Spotting me, they launched into their spiel: “Would you be excited to learn that there is a prophet on Earth who is speaking the Word of God??”
“Not really. But I wouldn’t be at all surprised – there’s a lot of them about nowadays. I go on the internet a lot, you know. There’s plenty of them out there, on the web.”
“Ummm…” You could hear their brains working – quick, what’s the script for this? Then: “Ah! Would like our card? It has a website address on it!”
“No thanks. Look if you guys want to be useful, one of you could open this sandwich packet for me. I’m really hungry.”
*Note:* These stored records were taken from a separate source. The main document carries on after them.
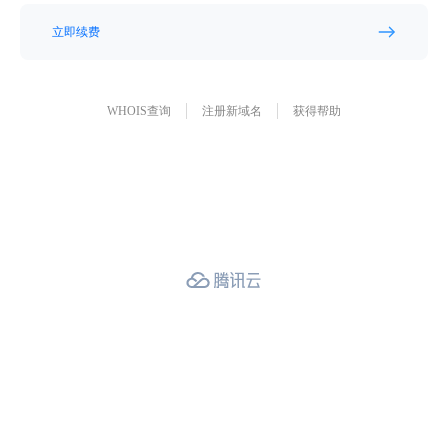
立即续费
WHOIS查询
注册新域名
获得帮助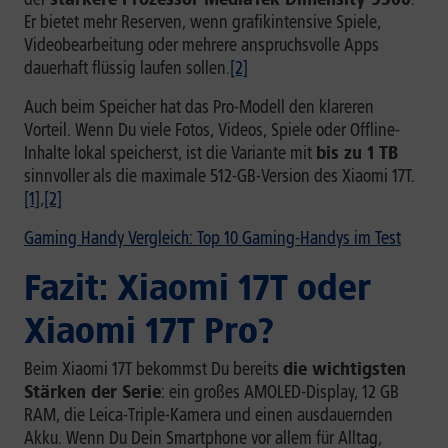
Er bietet mehr Reserven, wenn grafikintensive Spiele,
Videobearbeitung oder mehrere anspruchsvolle Apps
dauerhaft flüssig laufen sollen.
[2]
Auch beim Speicher hat das Pro-Modell den klareren
Vorteil. Wenn Du viele Fotos, Videos, Spiele oder Offline-
Inhalte lokal speicherst, ist die Variante mit
bis zu 1 TB
sinnvoller als die maximale 512-GB-Version des Xiaomi 17T.
[1]
,
[2]
Gaming Handy Vergleich: Top 10 Gaming-Handys im Test
Fazit: Xiaomi 17T oder
Xiaomi 17T Pro?
Beim Xiaomi 17T bekommst Du bereits
die wichtigsten
Stärken der Serie
: ein großes AMOLED-Display, 12 GB
RAM, die Leica-Triple-Kamera und einen ausdauernden
Akku. Wenn Du Dein Smartphone vor allem für Alltag,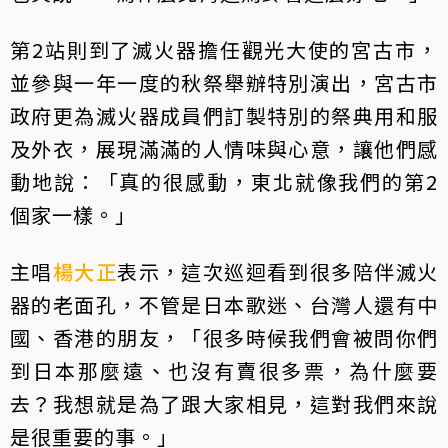
第2站則到了滅火器擔任觀光大使的宮古市，
並參與一年一度的秋祭舉辦特別演出，宮古市
政府更為滅火器成員們訂製特別的祭典用和服
及外衣，展現滿滿的人情味與心意，讓他們感
動地說：「真的很感動，東北就像我們的第2
個家一樣。」
主唱
楊大正
表示，這次巡迴看到很多陪伴滅火
器的老面孔，不管是日本歌迷、台灣人還有中
國、香港的朋友，「很多時候我們會被問你們
到日本那麼遠、也沒有賣很多票，為什麼要
去？我想就是為了跟大家相見，這對我們來說
是很重要的事。」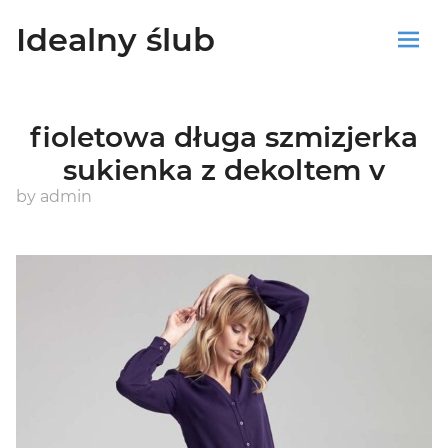
Idealny ślub
Sklep
fioletowa długa szmizjerka
Blog
sukienka z dekoltem v
Koszyk
by
admin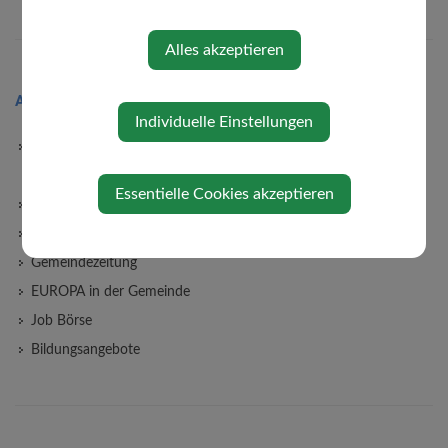
Alles akzeptieren
AKTUELLES
Individuelle Einstellungen
News
Energie und Umwelt
Essentielle Cookies akzeptieren
Amtstafel
Kultur/Gesellschaftsleben
Gemeindezeitung
EUROPA in der Gemeinde
Job Börse
Bildungsangebote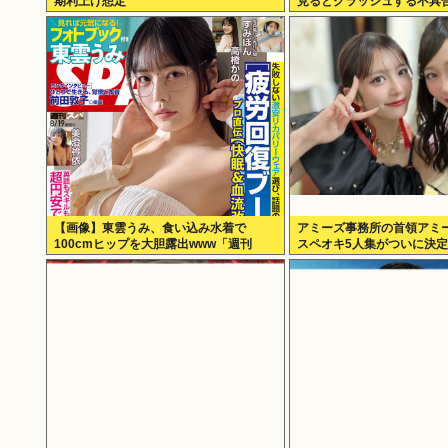
期利上げ想定
見るとクラッシュする不具
【画像】東雲うみ、食い込み水着で
アミーズ事務所の首領アミ
100cmヒップを大胆露出www「週刊
スペオキ5人集がついに決
SPA!」のグラビアオフショットが万バ
ズ！！！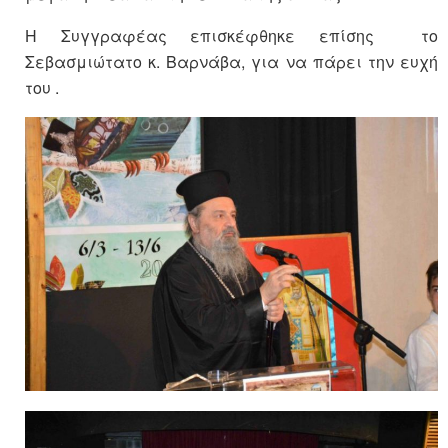
Η Συγγραφέας επισκέφθηκε επίσης το
Σεβασμιώτατο κ. Βαρνάβα, για να πάρει την ευχή
του .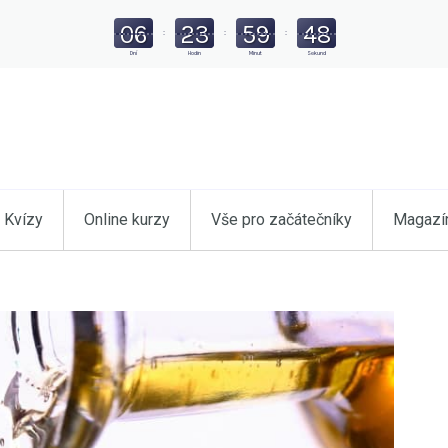
06
23
59
47
:
:
:
Dní
Hodin
Minut
Sekund
Kvízy
Online kurzy
Vše pro začátečníky
Magazí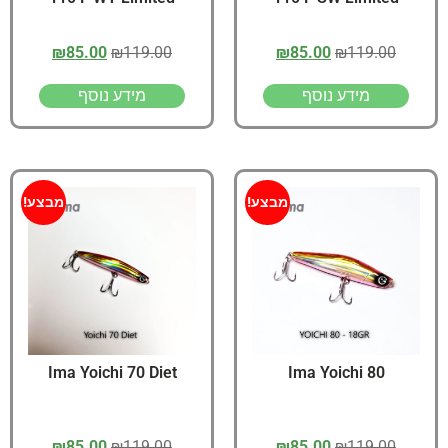
₪
85.00
₪
119.00
₪
85.00
₪
119.00
מידע נוסף
מידע נוסף
מבצע!
מבצע!
Ima Yoichi 70 Diet
Ima Yoichi 80
₪
85.00
₪
119.00
₪
85.00
₪
119.00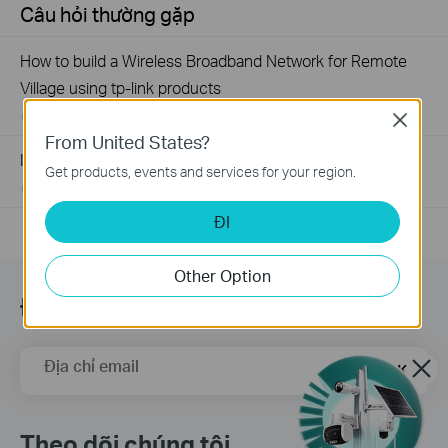
Câu hỏi thường gặp
How to build a Wireless Broadband Network for Remote
Village using tp-link products
08-02-2024
159425
views
Close
From United States?
Introduction for TP-Link Outdoor Antennas
Get products, events and services for your region.
02-12-2018
156116
views
ĐI
Other Option
Đăng ký
Địa chỉ email
Đăng Ký
Theo dõi chúng tôi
They looked at each other. Another short pause for brains to shuffle frantically through scripts. The older MiB nodded silently at Tom Cruise, who took the sandwich packet and spent a good thirty seconds manfully ripping it open.
I bestowed a genuine smile of gratitude on him as I took the packet back (I really was hungry). “Thank you!” I beamed, “You’ve just done a good deed. Now go away do do more good deeds!”
And I settled down to eating and waved them off.
I generally try to be nice to missionaries. Being nasty to them only makes them feel that they’re persecuted; for them, feeling persecuted means that they’re in the right. In the past, I’ve argued with them, but that’s usually a waste of energy; the ones who are picked for evangelism are chosen for their unwavering belief in their religion. But it’s often fun to mess with their heads a little and go wildly off-script.